Yo! I've only just started using FA to post most of my pr0n.

im not really a hardcore furry and nowhere else is any good to post NSFW stuff.

i use Tumblr but it's really hard to get noticed there and Hentai Foundry are really reject happy cause they only want art that is "perfect"

any ideas? XD


----------



## Maugryph (Aug 13, 2015)

You made an account just to ask that?


----------



## Nega5 (Aug 13, 2015)

Maugryph said:


> You made an account just to ask that?



Well, FA is perfect for me still and have been using it for a week now. The forums I don't feel to use as much but I thought this would be the perfect community for my question. xD


----------



## Maugryph (Aug 13, 2015)

Nega5 said:


> Well, FA is perfect for me still and have been using it for a week now. The forums I don't feel to use as much but I thought this would be the perfect community for my question. xD



Glad to know that you think so highly of us :V

Inkbunny and Weasyl accepts adult artwork but they are furry sites


----------



## Nega5 (Aug 13, 2015)

Maugryph said:


> Glad to know that you think so highly of us :V
> 
> Inkbunny and Weasyl accepts adult artwork but they are furry sites


Fe I tried those but most of my stuff isn't really furry oriented and they don't accept human stuff I don't think like FA does.

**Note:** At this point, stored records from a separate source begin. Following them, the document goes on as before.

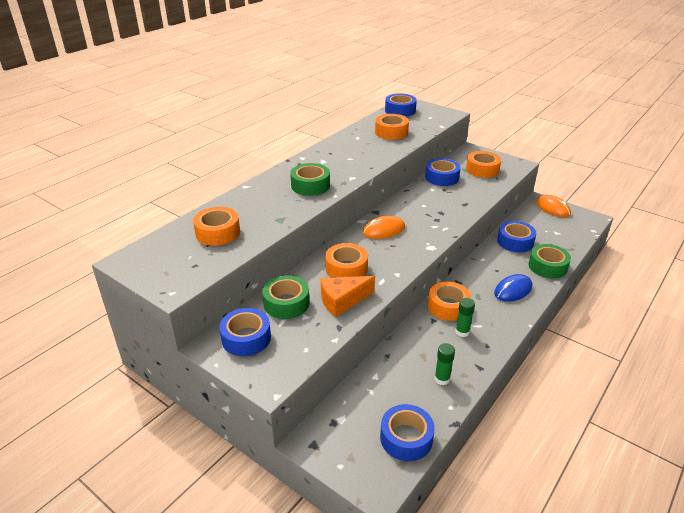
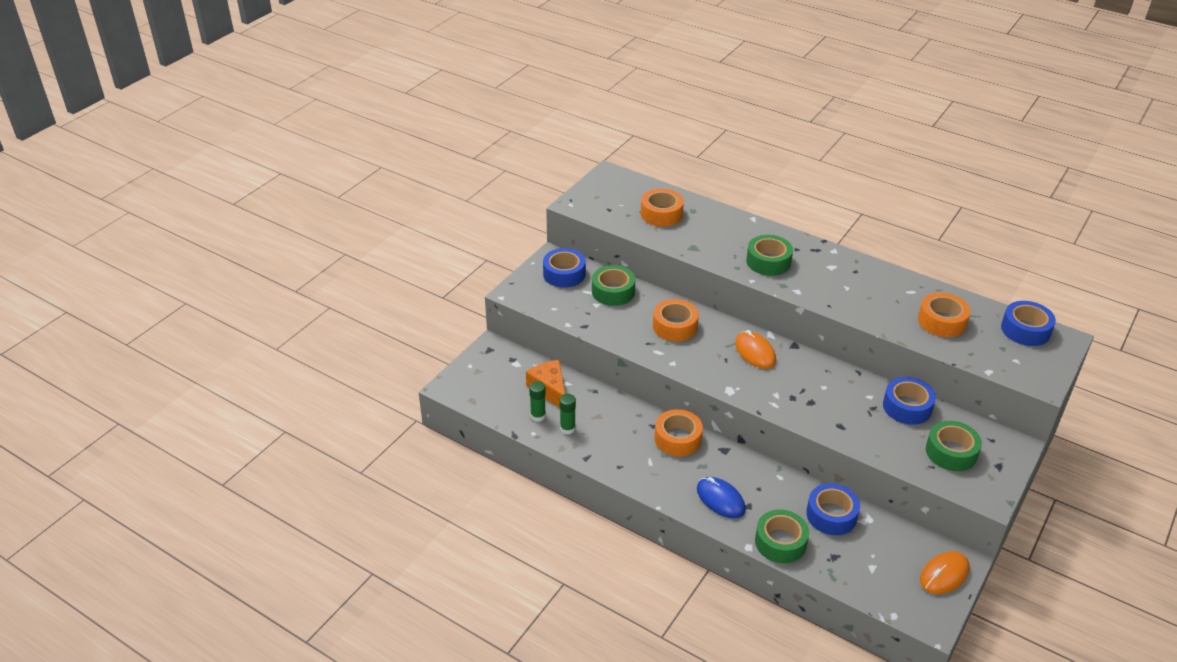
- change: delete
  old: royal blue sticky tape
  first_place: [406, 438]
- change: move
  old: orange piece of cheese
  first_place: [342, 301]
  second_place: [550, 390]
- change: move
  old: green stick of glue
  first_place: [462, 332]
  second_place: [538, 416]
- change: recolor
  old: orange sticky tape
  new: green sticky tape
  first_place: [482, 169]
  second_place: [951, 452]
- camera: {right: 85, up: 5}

I mean, I love furries as much as I do humans but yah.


----------



## -Sliqq- (Aug 13, 2015)

Have you tried ringing East 6-21?


----------



## Maugryph (Aug 13, 2015)

-Sliqq- said:


> Have you tried ringing East 6-21?


Lol


----------



## Taralack (Aug 14, 2015)

4chan? From memory that's how a lot of popular HF artists get an audience


----------



## Nega5 (Aug 14, 2015)

Taralack said:


> 4chan? From memory that's how a lot of popular HF artists get an audience



Really? Sounds pretty awesome, I may have to try it.


----------



## Maugryph (Aug 14, 2015)

Nega5 said:


> Really? Sounds pretty awesome, I may have to try it.



It's dangerous to go to 4chan alone! Take this.


----------